Despite all these struggles, in 2003 Carrie decided that they were ready for their first eventing competition. Ever since those first few cross-country jumps, she had been itching to get out there, and Country seemed like a willing partner. “I had cross country schooled him maybe once before, but he hopped around the Beginner Novice course and never batted an eye!” she said. “He was a huge boost to my confidence. I’m pretty sure I just hung on, and he’d jump anything I put in front him.”
Through their willing attitudes and zest for the sport, the green horse and green rider progressed through the levels. Dressage wasn’t really their thing, but cross country certainly was. “I’m sure if I had been able to train him on the flat correctly from the start, it wouldn’t have been an issue, but by the time I got the proper training myself, it was always a battle,” Carrie said. Through the years, they worked their way up the Preliminary level, and even notched a second place at the 2008 AECs in the Training Amateur Division. Country was also responsible for bringing Carrie out to the East Coast to train with some of the top professionals in the sport, exposing her to the wonderful world of upper-level eventing.
As time went on, it became apparent that Country was limited to Preliminary level, and Carrie had higher aspirations. As hard as it was, in 2010 she found a wonderful teenage girl in South Carolina named Kendal Bryan who bought Country and stayed in touch with Carrie consistently. There, he went on to instill great confidence in Kendal and brought her up through the levels to Training once again.
Like many of the wonderful Thoroughbreds that we hear about in this series, Country was single-handedly responsible for igniting Carrie’s passion for eventing and keeping her love of horses alive throughout her life to this point. “Country taught me that you don’t have to have a horse with a big price tag to be successful, as long as you’re willing to work hard,” Carrie said. “Eventing is so much about having that close partnership with your horse, and so much can be overcome if there is that special connection.”
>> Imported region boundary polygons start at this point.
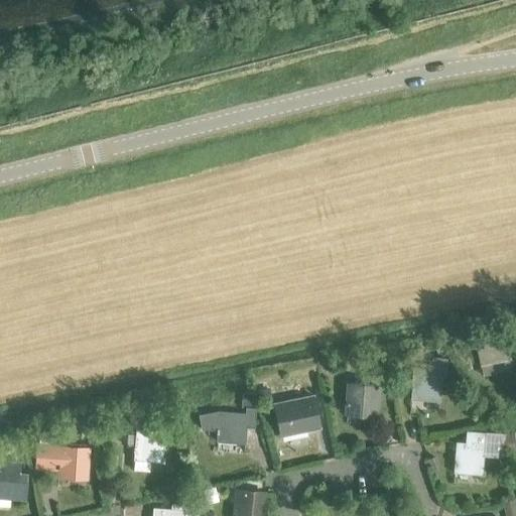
[(504,341),(476,346),(480,367),(508,362),(504,341)]
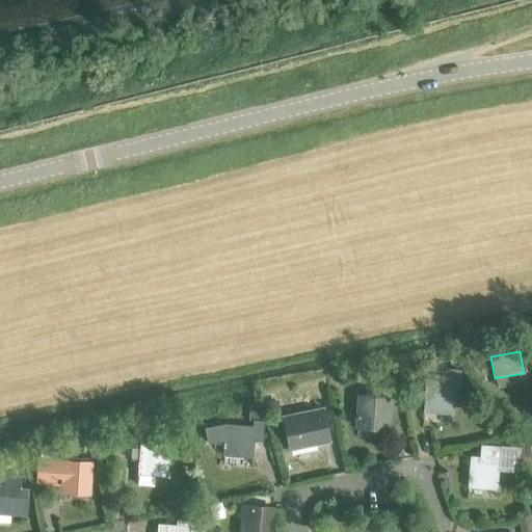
[(426,378),(423,409),(452,411),(454,384),(459,384),(460,370),(445,369),(444,380),(426,378)]
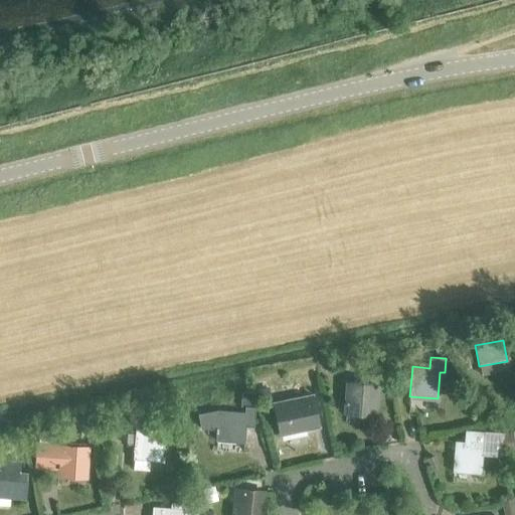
[(345,410),(372,412),(374,383),(347,381),(345,410)]
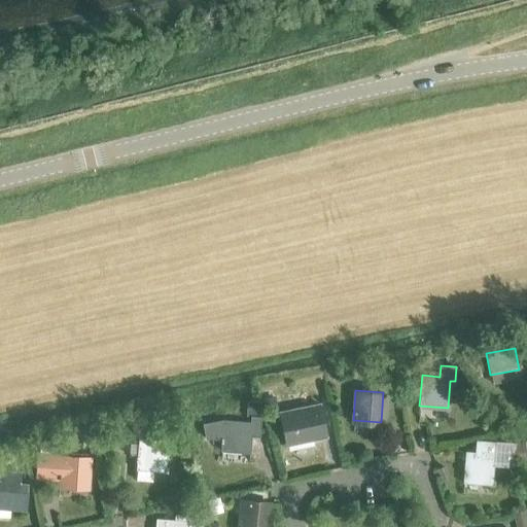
[(286,445),(326,436),(319,405),(279,413),(286,445)]
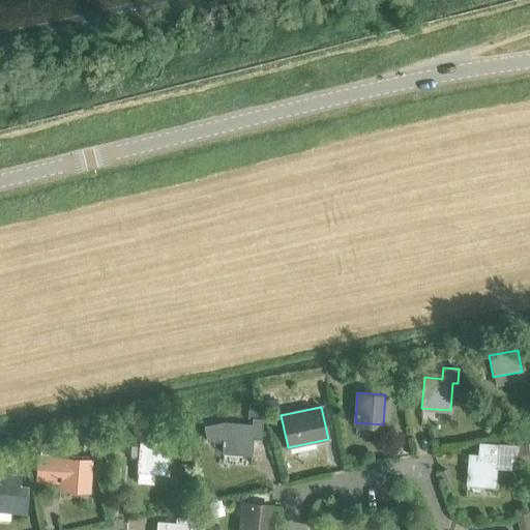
[(251,437),(259,437),(261,418),(252,417),(252,423),(224,421),(203,424),(206,439),(223,440),(222,451),(249,453),(251,437)]
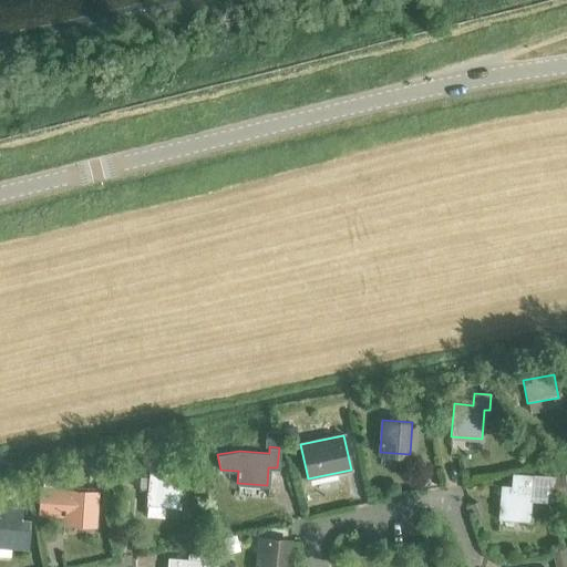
[(145,503),(177,505),(179,473),(148,470),(145,503)]
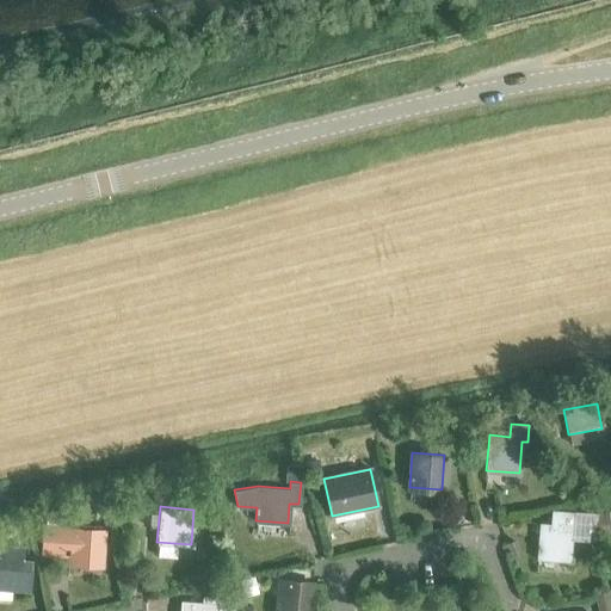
[(536,557),(569,560),(573,512),(554,510),(553,523),(538,522),(536,557)]
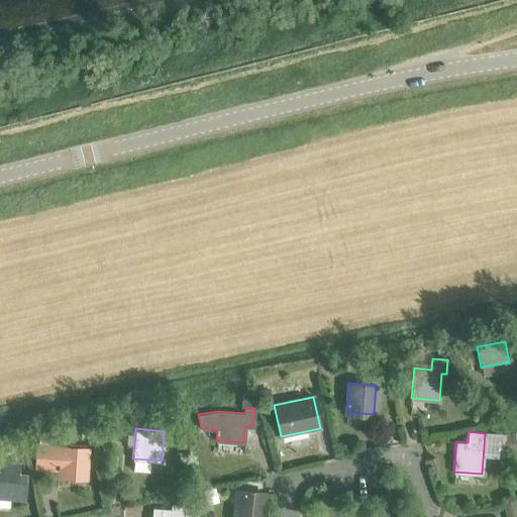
[(57,476),(85,478),(87,447),(36,443),(34,471),(57,472),(57,476)]
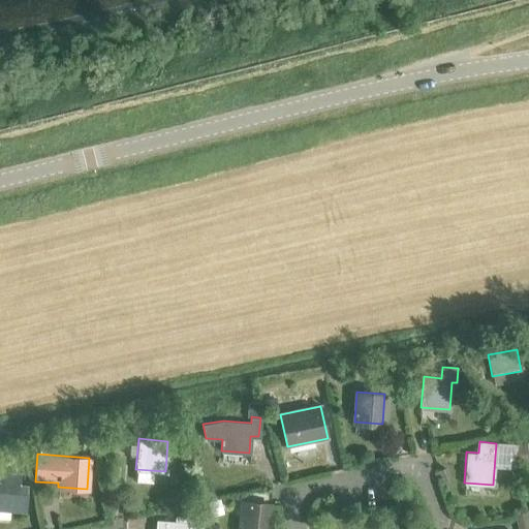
[(0,507),(25,510),(27,486),(19,485),(20,473),(0,471),(0,507)]
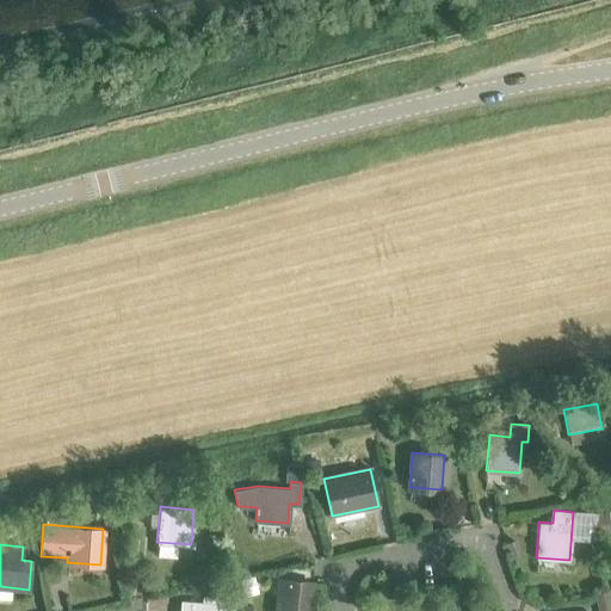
[(275,610),(308,610),(312,581),(278,579),(275,610)]
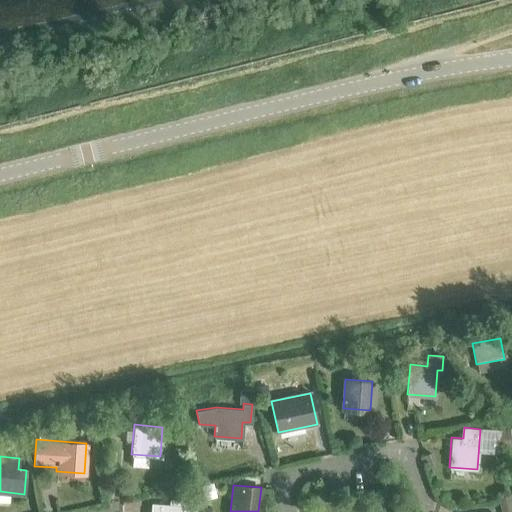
[(186,511),(188,502),(169,500),(169,504),(151,503),(150,511),(186,511)]
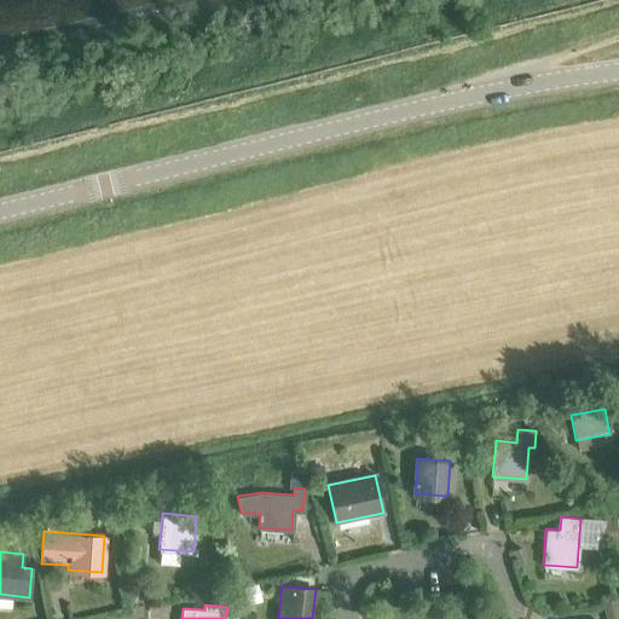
All buildings are outlined.
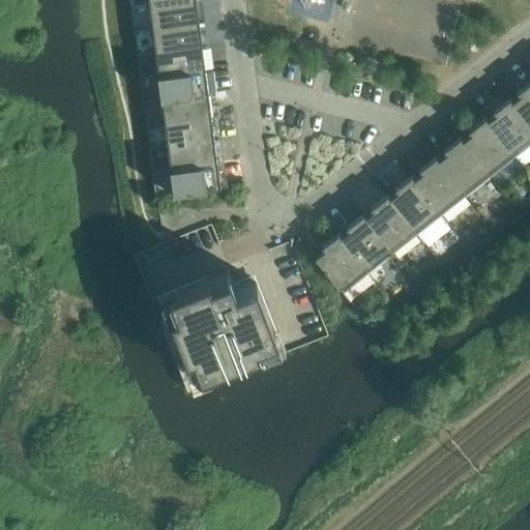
[(195,0),(181,0),(147,5),(150,28),(199,22),(195,0)]
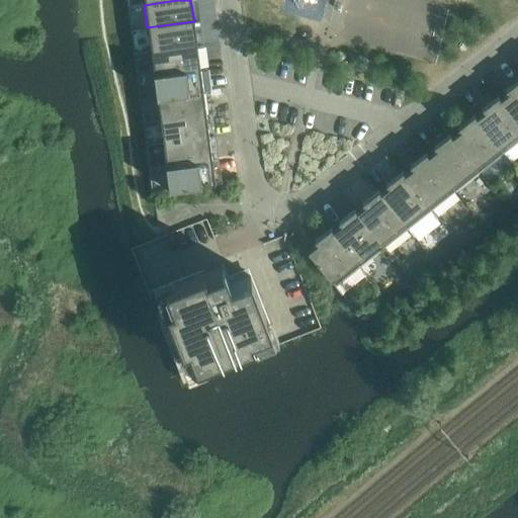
[(194,21),(147,27),(150,51),(197,44),(194,21)]
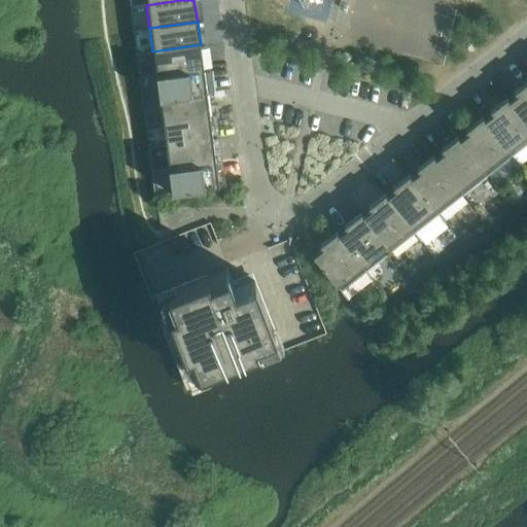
[(201,44),(152,51),(154,74),(203,68),(201,44)]
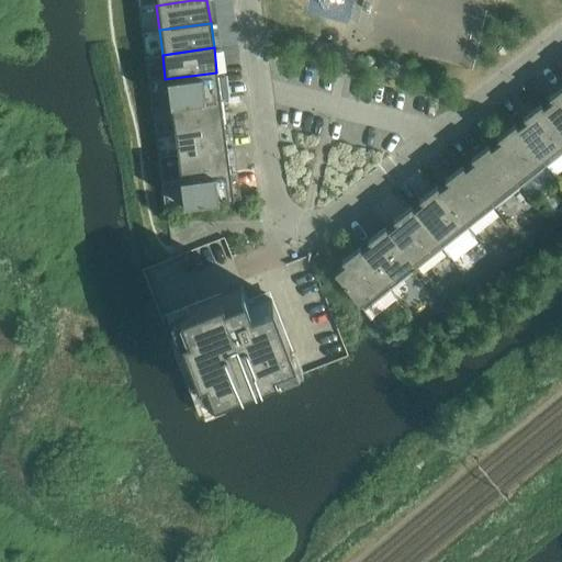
[(216,72),(165,79),(168,104),(220,98),(216,72)]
Sadly, in July 2012, Country was struck with a severe case of colic, and the decision was made to euthanize him. Kendal was at his side as he passed. “It gave me a sense of comfort knowing he lived a wonderful life with two little girls who loved him more than life itself, and that’s all I could have really hoped for him,” Carrie said. “He may not have gone to Rolex or won a bunch of blue ribbons, but there is nothing that can replace a horse who gave his heart for the dreams of two little girls who loved him, and for that, I am forever thankful.”